The Transatlantic Trade and Investment Partnership or TTIP that is being negotiated between the White House and the European Commission to unite two of the most important regions in the world (the EU and the US) forms part of the current proliferation of free trade agreements, both bilateral and multilateral. The US economy itself is holding conversations to join the Trans-Pacific Partnership (TPP) together with Japan and another 10 economies from the Asia Pacific region, while China has agreed treaties with Australia, Mexico and even the United States this November.

Although the creation of the TTIP has been planned for some time, it was not until June 2013, and after intense consultations, that the President of the United States, Barack Obama, together with the President of the European Council, Herman Van Rompuy, and the then President of the European Commission, José Manuel Durao Barroso, announced the start of the present round of negotiations. The objective: to create an integrated economic area without customs tariffs for manufacturing and agricultural products and with standardised regulations to encourage investment and trade in services. In short, the TTIP is attempting to become an agreement that significantly boosts the flows of trade and investment on both sides of the Atlantic. Should it come about, it would be the biggest agreement in history in terms of the economic weight of both parties: they represent close to 50% of the world's GDP, account for around 30% of international trade for manufacturers and 40% for services, and receive over 30% of the world's direct investment.

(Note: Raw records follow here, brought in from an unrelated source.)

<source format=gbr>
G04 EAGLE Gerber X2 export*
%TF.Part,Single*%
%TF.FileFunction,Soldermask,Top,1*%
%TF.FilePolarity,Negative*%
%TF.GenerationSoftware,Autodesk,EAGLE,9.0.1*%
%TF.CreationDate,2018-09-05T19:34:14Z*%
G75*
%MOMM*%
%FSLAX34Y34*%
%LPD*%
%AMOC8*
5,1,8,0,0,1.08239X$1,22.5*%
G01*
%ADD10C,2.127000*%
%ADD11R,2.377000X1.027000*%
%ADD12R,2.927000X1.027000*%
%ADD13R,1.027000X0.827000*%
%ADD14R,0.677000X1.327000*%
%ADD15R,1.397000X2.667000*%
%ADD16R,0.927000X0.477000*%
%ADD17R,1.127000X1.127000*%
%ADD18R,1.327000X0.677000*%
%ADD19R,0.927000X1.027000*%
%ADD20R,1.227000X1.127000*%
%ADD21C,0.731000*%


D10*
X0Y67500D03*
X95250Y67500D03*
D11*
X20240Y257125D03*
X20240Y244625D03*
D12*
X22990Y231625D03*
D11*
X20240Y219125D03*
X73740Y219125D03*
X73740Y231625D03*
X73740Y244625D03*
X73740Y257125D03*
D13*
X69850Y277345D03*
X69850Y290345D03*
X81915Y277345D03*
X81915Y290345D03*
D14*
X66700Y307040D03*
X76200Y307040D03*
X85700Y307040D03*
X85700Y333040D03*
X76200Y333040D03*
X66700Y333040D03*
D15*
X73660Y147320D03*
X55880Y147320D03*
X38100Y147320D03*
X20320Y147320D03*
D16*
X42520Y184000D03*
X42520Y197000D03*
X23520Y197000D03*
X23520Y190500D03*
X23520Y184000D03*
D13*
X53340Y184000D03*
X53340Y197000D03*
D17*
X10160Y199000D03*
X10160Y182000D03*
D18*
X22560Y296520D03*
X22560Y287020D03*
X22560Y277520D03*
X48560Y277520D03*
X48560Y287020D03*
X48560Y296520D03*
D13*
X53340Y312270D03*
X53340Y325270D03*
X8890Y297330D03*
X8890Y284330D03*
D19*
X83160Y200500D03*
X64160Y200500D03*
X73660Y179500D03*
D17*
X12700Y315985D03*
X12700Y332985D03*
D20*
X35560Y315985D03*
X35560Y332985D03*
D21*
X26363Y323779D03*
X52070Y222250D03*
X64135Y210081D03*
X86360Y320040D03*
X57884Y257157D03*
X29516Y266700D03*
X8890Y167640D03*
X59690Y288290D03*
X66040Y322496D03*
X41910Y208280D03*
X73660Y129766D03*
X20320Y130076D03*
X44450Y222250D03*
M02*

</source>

Both regions share a past that, combined with their copious dealings today, makes them natural partners. The US is the main trading partner of the EU and vice versa (see the first graph), and the US invests half its annual FDI in the EU while the EU's investment in the US accounts for two thirds of the FDI received by the United States.

Although their economic relationship is substantial, different barriers hinder greater transatlantic links, especially barriers beyond the customs border as customs tariffs between both regions are generally moderate (on average below 3%). These non-customs obstacles consist of factors such as quality and labelling standards, taxation and policies regarding competition and the environment, to name just a few. Their diversity and complexity means that it will be a much more complicated task to reduce or eliminate them than merely reducing custom tariffs. In addition to the difficult goal of achieving common regulatory standards is the thorny issue of protecting the rights of investors in the host state without affecting the sovereignty of the EU or US itself regarding regulations that affect their own citizens.1 It is precisely because of such problems that conversations are still ongoing today.

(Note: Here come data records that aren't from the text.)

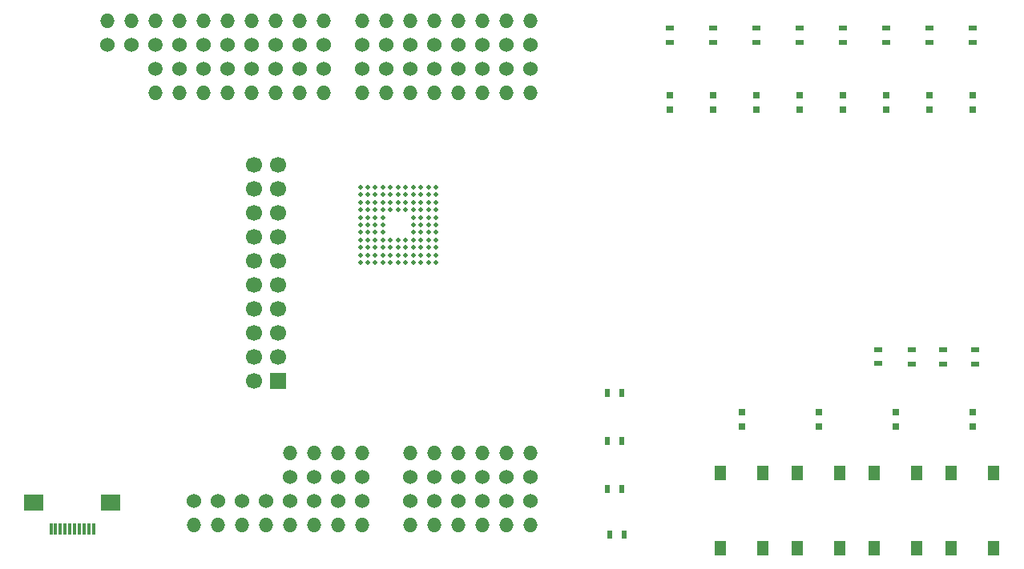
<source format=gbr>
G04 #@! TF.FileFunction,Soldermask,Top*
%FSLAX46Y46*%
G04 Gerber Fmt 4.6, Leading zero omitted, Abs format (unit mm)*
G04 Created by KiCad (PCBNEW 4.0.6) date Tuesday 03. October 2017 15.24.42*
%MOMM*%
%LPD*%
G01*
G04 APERTURE LIST*
%ADD10C,0.100000*%
%ADD11R,2.000000X1.800000*%
%ADD12R,0.300000X1.300000*%
%ADD13O,1.524000X1.524000*%
%ADD14R,1.700000X1.700000*%
%ADD15C,1.700000*%
%ADD16C,0.480000*%
%ADD17R,0.500000X0.900000*%
%ADD18R,0.900000X0.500000*%
%ADD19C,1.524000*%
%ADD20C,1.523000*%
%ADD21R,1.300000X1.550000*%
%ADD22R,0.800000X0.800000*%
G04 APERTURE END LIST*
D10*
D11*
X138047000Y-124647200D03*
D12*
X139847000Y-127397200D03*
X140347000Y-127397200D03*
X140847000Y-127397200D03*
X141347000Y-127397200D03*
X141847000Y-127397200D03*
X142347000Y-127397200D03*
X142847000Y-127397200D03*
X143347000Y-127397200D03*
X143847000Y-127397200D03*
D11*
X146147000Y-124647200D03*
D12*
X144347000Y-127397200D03*
D13*
X168656000Y-73660000D03*
X166116000Y-73660000D03*
X163576000Y-73660000D03*
X161036000Y-73660000D03*
X158496000Y-73660000D03*
X155956000Y-73660000D03*
X153416000Y-73660000D03*
X150876000Y-73660000D03*
X148336000Y-73660000D03*
X145796000Y-73660000D03*
X154940000Y-127000000D03*
X157480000Y-127000000D03*
X160020000Y-127000000D03*
X162560000Y-127000000D03*
X165100000Y-127000000D03*
X167640000Y-127000000D03*
X170180000Y-127000000D03*
X172720000Y-127000000D03*
X190500000Y-73660000D03*
X187960000Y-73660000D03*
X185420000Y-73660000D03*
X182880000Y-73660000D03*
X180340000Y-73660000D03*
X177800000Y-73660000D03*
X175260000Y-73660000D03*
X172720000Y-73660000D03*
X168656000Y-81280000D03*
X166116000Y-81280000D03*
X163576000Y-81280000D03*
X161036000Y-81280000D03*
X158496000Y-81280000D03*
X155956000Y-81280000D03*
X153416000Y-81280000D03*
X150876000Y-81280000D03*
X190500000Y-81280000D03*
X187960000Y-81280000D03*
X185420000Y-81280000D03*
X182880000Y-81280000D03*
X180340000Y-81280000D03*
X177800000Y-81280000D03*
X175260000Y-81280000D03*
X172720000Y-81280000D03*
X177800000Y-127000000D03*
X180340000Y-127000000D03*
X182880000Y-127000000D03*
X185420000Y-127000000D03*
X187960000Y-127000000D03*
X190500000Y-127000000D03*
X165100000Y-119380000D03*
X167640000Y-119380000D03*
X170180000Y-119380000D03*
X172720000Y-119380000D03*
X177800000Y-119380000D03*
X180340000Y-119380000D03*
X182880000Y-119380000D03*
X185420000Y-119380000D03*
X187960000Y-119380000D03*
X190500000Y-119380000D03*
D14*
X163830000Y-111760000D03*
D15*
X161290000Y-111760000D03*
X163830000Y-109220000D03*
X161290000Y-109220000D03*
X163830000Y-106680000D03*
X161290000Y-106680000D03*
X163830000Y-104140000D03*
X161290000Y-104140000D03*
X163830000Y-101600000D03*
X161290000Y-101600000D03*
X163830000Y-99060000D03*
X161290000Y-99060000D03*
X163830000Y-96520000D03*
X161290000Y-96520000D03*
X163830000Y-93980000D03*
X161290000Y-93980000D03*
X163830000Y-91440000D03*
X161290000Y-91440000D03*
X163830000Y-88900000D03*
X161290000Y-88900000D03*
D16*
X172530000Y-91250000D03*
X173330000Y-91250000D03*
X174130000Y-91250000D03*
X174930000Y-91250000D03*
X175730000Y-91250000D03*
X176530000Y-91250000D03*
X177330000Y-91250000D03*
X178130000Y-91250000D03*
X178930000Y-91250000D03*
X179730000Y-91250000D03*
X180530000Y-91250000D03*
X172530000Y-92050000D03*
X173330000Y-92050000D03*
X174130000Y-92050000D03*
X174930000Y-92050000D03*
X175730000Y-92050000D03*
X176530000Y-92050000D03*
X177330000Y-92050000D03*
X178130000Y-92050000D03*
X178930000Y-92050000D03*
X179730000Y-92050000D03*
X180530000Y-92050000D03*
X172530000Y-92850000D03*
X173330000Y-92850000D03*
X174130000Y-92850000D03*
X174930000Y-92850000D03*
X175730000Y-92850000D03*
X176530000Y-92850000D03*
X177330000Y-92850000D03*
X178130000Y-92850000D03*
X178930000Y-92850000D03*
X179730000Y-92850000D03*
X180530000Y-92850000D03*
X172530000Y-93650000D03*
X173330000Y-93650000D03*
X174130000Y-93650000D03*
X174930000Y-93650000D03*
X175730000Y-93650000D03*
X176530000Y-93650000D03*
X177330000Y-93650000D03*
X178130000Y-93650000D03*
X178930000Y-93650000D03*
X179730000Y-93650000D03*
X180530000Y-93650000D03*
X172530000Y-94450000D03*
X173330000Y-94450000D03*
X174130000Y-94450000D03*
X174930000Y-94450000D03*
X178130000Y-94450000D03*
X178930000Y-94450000D03*
X179730000Y-94450000D03*
X180530000Y-94450000D03*
X172530000Y-95250000D03*
X173330000Y-95250000D03*
X174130000Y-95250000D03*
X174930000Y-95250000D03*
X178130000Y-95250000D03*
X178930000Y-95250000D03*
X179730000Y-95250000D03*
X180530000Y-95250000D03*
X172530000Y-96050000D03*
X173330000Y-96050000D03*
X174130000Y-96050000D03*
X174930000Y-96050000D03*
X178130000Y-96050000D03*
X178930000Y-96050000D03*
X179730000Y-96050000D03*
X180530000Y-96050000D03*
X172530000Y-96850000D03*
X173330000Y-96850000D03*
X174130000Y-96850000D03*
X174930000Y-96850000D03*
X175730000Y-96850000D03*
X176530000Y-96850000D03*
X177330000Y-96850000D03*
X178130000Y-96850000D03*
X178930000Y-96850000D03*
X179730000Y-96850000D03*
X180530000Y-96850000D03*
X172530000Y-97650000D03*
X173330000Y-97650000D03*
X174130000Y-97650000D03*
X174930000Y-97650000D03*
X175730000Y-97650000D03*
X176530000Y-97650000D03*
X177330000Y-97650000D03*
X178130000Y-97650000D03*
X178930000Y-97650000D03*
X179730000Y-97650000D03*
X180530000Y-97650000D03*
X172530000Y-98450000D03*
X173330000Y-98450000D03*
X174130000Y-98450000D03*
X174930000Y-98450000D03*
X175730000Y-98450000D03*
X176530000Y-98450000D03*
X177330000Y-98450000D03*
X178130000Y-98450000D03*
X178930000Y-98450000D03*
X179730000Y-98450000D03*
X180530000Y-98450000D03*
X172530000Y-99250000D03*
X173330000Y-99250000D03*
X174130000Y-99250000D03*
X174930000Y-99250000D03*
X175730000Y-99250000D03*
X176530000Y-99250000D03*
X177330000Y-99250000D03*
X178130000Y-99250000D03*
X178930000Y-99250000D03*
X179730000Y-99250000D03*
X180530000Y-99250000D03*
D17*
X200394000Y-128016000D03*
X198894000Y-128016000D03*
D18*
X227279200Y-109919200D03*
X227279200Y-108419200D03*
X230784400Y-109970000D03*
X230784400Y-108470000D03*
X234137200Y-109970000D03*
X234137200Y-108470000D03*
X237490000Y-109970000D03*
X237490000Y-108470000D03*
D17*
X200140000Y-123190000D03*
X198640000Y-123190000D03*
X200140000Y-118110000D03*
X198640000Y-118110000D03*
X200140000Y-113030000D03*
X198640000Y-113030000D03*
D18*
X237236000Y-75934000D03*
X237236000Y-74434000D03*
X232664000Y-75934000D03*
X232664000Y-74434000D03*
X228092000Y-75934000D03*
X228092000Y-74434000D03*
X223520000Y-75934000D03*
X223520000Y-74434000D03*
X218948000Y-75934000D03*
X218948000Y-74434000D03*
X214376000Y-75934000D03*
X214376000Y-74434000D03*
X209804000Y-75934000D03*
X209804000Y-74434000D03*
X205232000Y-75934000D03*
X205232000Y-74434000D03*
D19*
X165100000Y-121920000D03*
X167640000Y-121920000D03*
X170180000Y-121920000D03*
X172720000Y-121920000D03*
X182880000Y-121920000D03*
X180340000Y-121920000D03*
X177800000Y-121920000D03*
X185420000Y-121920000D03*
X187960000Y-121920000D03*
X190500000Y-121920000D03*
D20*
X150876000Y-78740000D03*
D19*
X153416000Y-78740000D03*
X155956000Y-78740000D03*
X158496000Y-78740000D03*
X161036000Y-78740000D03*
X163576000Y-78740000D03*
X166116000Y-78740000D03*
X168656000Y-78740000D03*
X172720000Y-78740000D03*
X175260000Y-78740000D03*
X177800000Y-78740000D03*
X180340000Y-78740000D03*
X182880000Y-78740000D03*
X185420000Y-78740000D03*
X187960000Y-78740000D03*
X190500000Y-78740000D03*
X190500000Y-124460000D03*
X187960000Y-124460000D03*
X185420000Y-124460000D03*
X177800000Y-124460000D03*
X180340000Y-124460000D03*
X182880000Y-124460000D03*
X172720000Y-124460000D03*
X170180000Y-124460000D03*
X167640000Y-124460000D03*
X162560000Y-124460000D03*
X160020000Y-124460000D03*
X190500000Y-76200000D03*
X187960000Y-76200000D03*
X185420000Y-76200000D03*
X182880000Y-76200000D03*
X180340000Y-76200000D03*
X177800000Y-76200000D03*
X175260000Y-76200000D03*
X172720000Y-76200000D03*
X168656000Y-76200000D03*
X166116000Y-76200000D03*
X163576000Y-76200000D03*
X161036000Y-76200000D03*
X158496000Y-76200000D03*
X155956000Y-76200000D03*
X153416000Y-76200000D03*
D20*
X150876000Y-76200000D03*
D19*
X165100000Y-124460000D03*
X148336000Y-76200000D03*
X145796000Y-76200000D03*
X157480000Y-124460000D03*
X154940000Y-124460000D03*
D21*
X215102000Y-129451000D03*
X215102000Y-121501000D03*
X210602000Y-121501000D03*
X210602000Y-129451000D03*
X223230000Y-129451000D03*
X223230000Y-121501000D03*
X218730000Y-121501000D03*
X218730000Y-129451000D03*
X231358000Y-129451000D03*
X231358000Y-121501000D03*
X226858000Y-121501000D03*
X226858000Y-129451000D03*
X239486000Y-129451000D03*
X239486000Y-121501000D03*
X234986000Y-121501000D03*
X234986000Y-129451000D03*
D22*
X212852000Y-115024000D03*
X212852000Y-116624000D03*
X220980000Y-115024000D03*
X220980000Y-116624000D03*
X229108000Y-115024000D03*
X229108000Y-116624000D03*
X237236000Y-115024000D03*
X237236000Y-116624000D03*
X237236000Y-81496000D03*
X237236000Y-83096000D03*
X232664000Y-81496000D03*
X232664000Y-83096000D03*
X228092000Y-81496000D03*
X228092000Y-83096000D03*
X223520000Y-81496000D03*
X223520000Y-83096000D03*
X218948000Y-81496000D03*
X218948000Y-83096000D03*
X214376000Y-81496000D03*
X214376000Y-83096000D03*
X209804000Y-81496000D03*
X209804000Y-83096000D03*
X205232000Y-81496000D03*
X205232000Y-83096000D03*
M02*

</source>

Regarding the economic consequences, and according to a recent study by CEPR, if barriers were extensively reduced (mainly non-customs), both regions would benefit from the agreement. Specifically, the EU would see its GDP increase by 119 billion euros (0.5% of GDP), the equivalent of 545 euros per European household, while the US would increase its GDP by 95 billion (0.4% of GDP) or 655 euros per household (see the second graph).2 Moreover, according to a study by the Fundación Bertelsmann Spain would be one of the countries to benefit the most from such an agreement being reached (together with the United Kingdom, Ireland and the Scandinavian countries), gaining access to a market that is particularly competitive for the kind of products it imports.3 At a time when Europe's recovery still appears to be lukewarm, such an agreement would represent an additional support.

 

1. The European Commission itself opened a public consultation to deal with this point (http://trade.ec.europa.eu/consultations/index.cfm?consul_id=179).

2. See Francois, Joseph, et al. (2013), «Reducing transatlantic barriers to trade and investment: An economic assessment», no. 20130401, Institute for International and Development Economics.

3. See «Who benefits from a transatlantic free trade agreement», Policy Brief 2013/04, Fundación Bertelsmann Stiftung, 2013.